KPV is not currently on the Limitless menu. An include vote would open the door to a structured pilot for select GI-symptom patients under transparent informed consent — only after we have a 503A partner formulation and a defined indication and endpoint. We are not in a hurry. See the full KPV evidence brief for what the preclinical literature does and does not support.

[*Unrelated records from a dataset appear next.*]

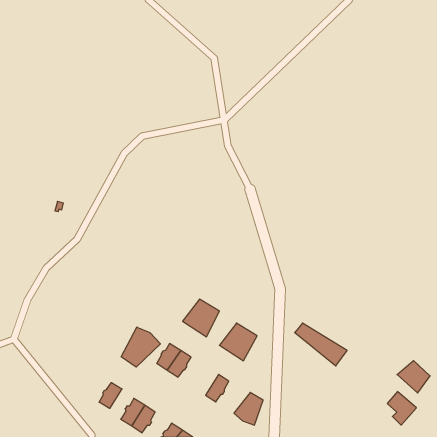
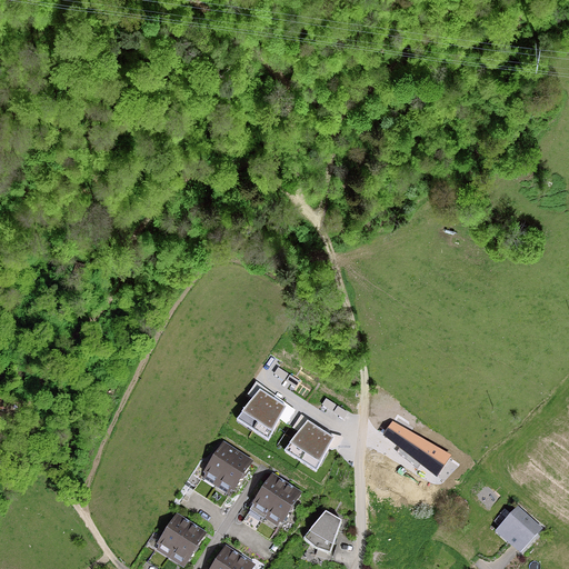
building: [121,327,160,367] -> none
building: [397,361,430,393] -> none
building: none -> [252,477,283,512]
building: [99,383,122,408] -> none

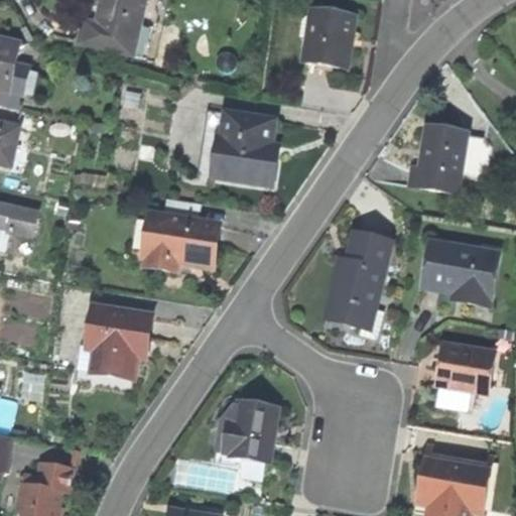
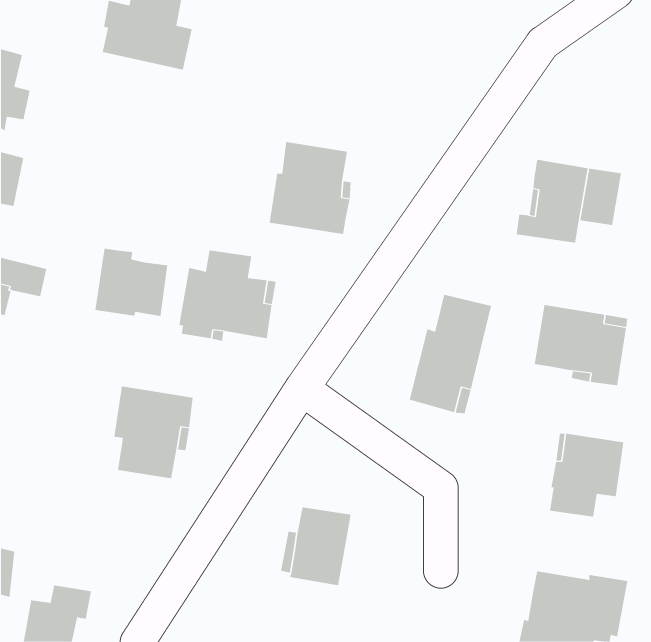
building: [299,8,355,67] -> none
building: none -> [95,248,168,317]

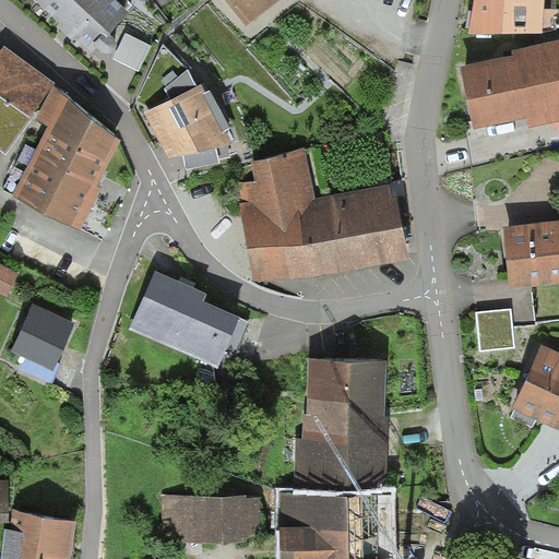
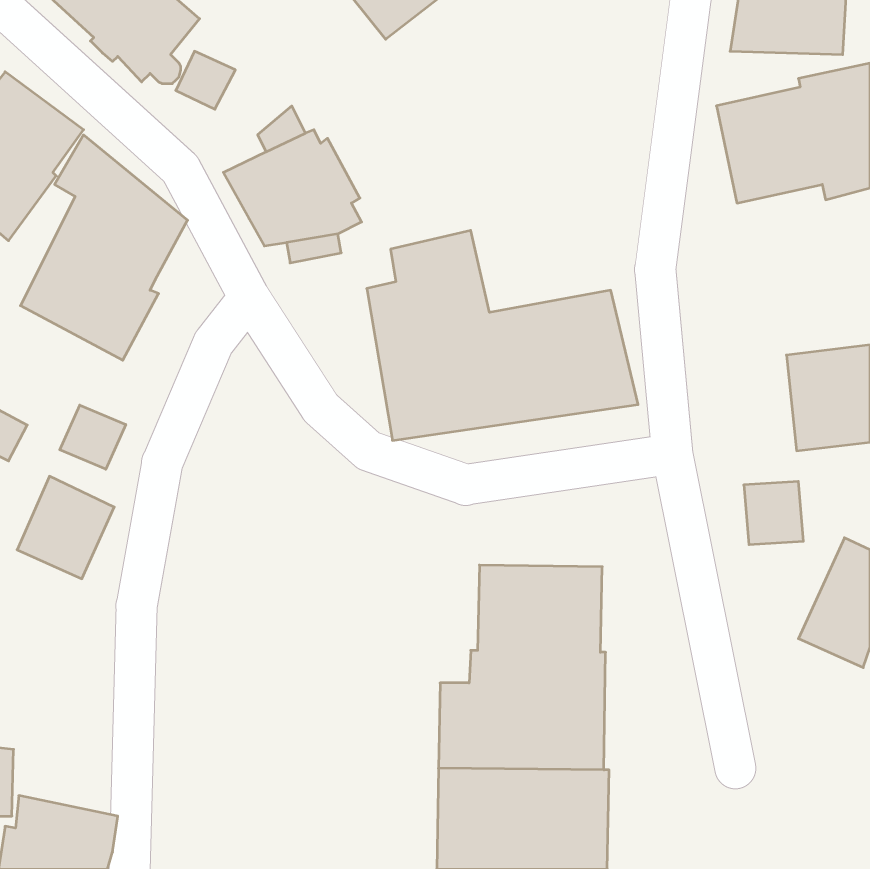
building: none -> [60,405,126,469]
building: [133,270,238,364] -> none
building: [160,493,260,542] -> none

The two-step after the vote.
Patients should understand that even a favorable PCAC recommendation is not the end of the regulatory process. A "yes" vote sends the substance into FDA notice-and-comment rulemaking — a formal procedure that frequently takes more than a year. In the interim, the April 23 reclassification controls the day-to-day legal status; PCAC's recommendation shapes the durable shelf status. Both matter. They operate on different clocks.
What this means in practice: a favorable July vote on BPC-157 does not mean BPC-157 will be on the 503A bulks list in August. A favorable vote means the path is open and the rulemaking can begin. Our continuity plan is built around the assumption that the April 23 reclassification is the operational regime through 2026 and into early 2027, with the PCAC outcomes shaping how robust the post-rulemaking shelf looks.
What Limitless will do next.
- Pre-vote: Update the legal-status briefing by July 8, the day before the July 9 advance-distribution cutoff, with anything new from the FDA's pre-meeting materials (which are typically posted two business days before the meeting).
- During the meeting: Live-listen and take physician notes; no preemptive statements.
- Post-vote (within 7 days): Ship a recap update to /peptides-legal-2026 and to the relevant research articles (BPC-157, KPV) with the actual outcomes and Limitless's operational response.
- Post-vote (within 30 days): Patient-by-patient email to anyone on an affected protocol if any operational change is required, with the specific change for them in writing.
The bottom line.
The July 23–24 PCAC meeting matters. It does not, however, change the floor under our patients' care between now and the next year of rulemaking. Limitless's protocols are built around FDA-approved molecules (tesamorelin, tadalafil, testosterone), 503A-compounded peptides with credible PCAC dossiers (BPC-157, TB-500, MOTS-c), and a sourcing posture (503A only, two pharmacy partners by June 1) that absorbs whatever the committee decides. If you are a current patient, your protocol is not in suspense. If you are a prospective patient, the calmest answer to "is this regulatory uncertainty going to bite me?" is also the most accurate one: the practice has been designed to operate cleanly through exactly this kind of regulatory window.
If this matters to your care, say so on the record.
The PCAC accepts written public comment through Regulations.gov until July 22, 2026. Comments received by July 9 are distributed to committee members before the vote — so file by July 9 if you want yours read in advance. Comments from patients and prescribing physicians carry meaningful weight in how the committee weighs the evidence. The right approach is brief, specific, and grounded in your own experience — not advocacy boilerplate.
Submit at regulations.gov referencing the FDA's July 23–24, 2026 PCAC docket. Identify yourself honestly. Personal experience outperforms talking points.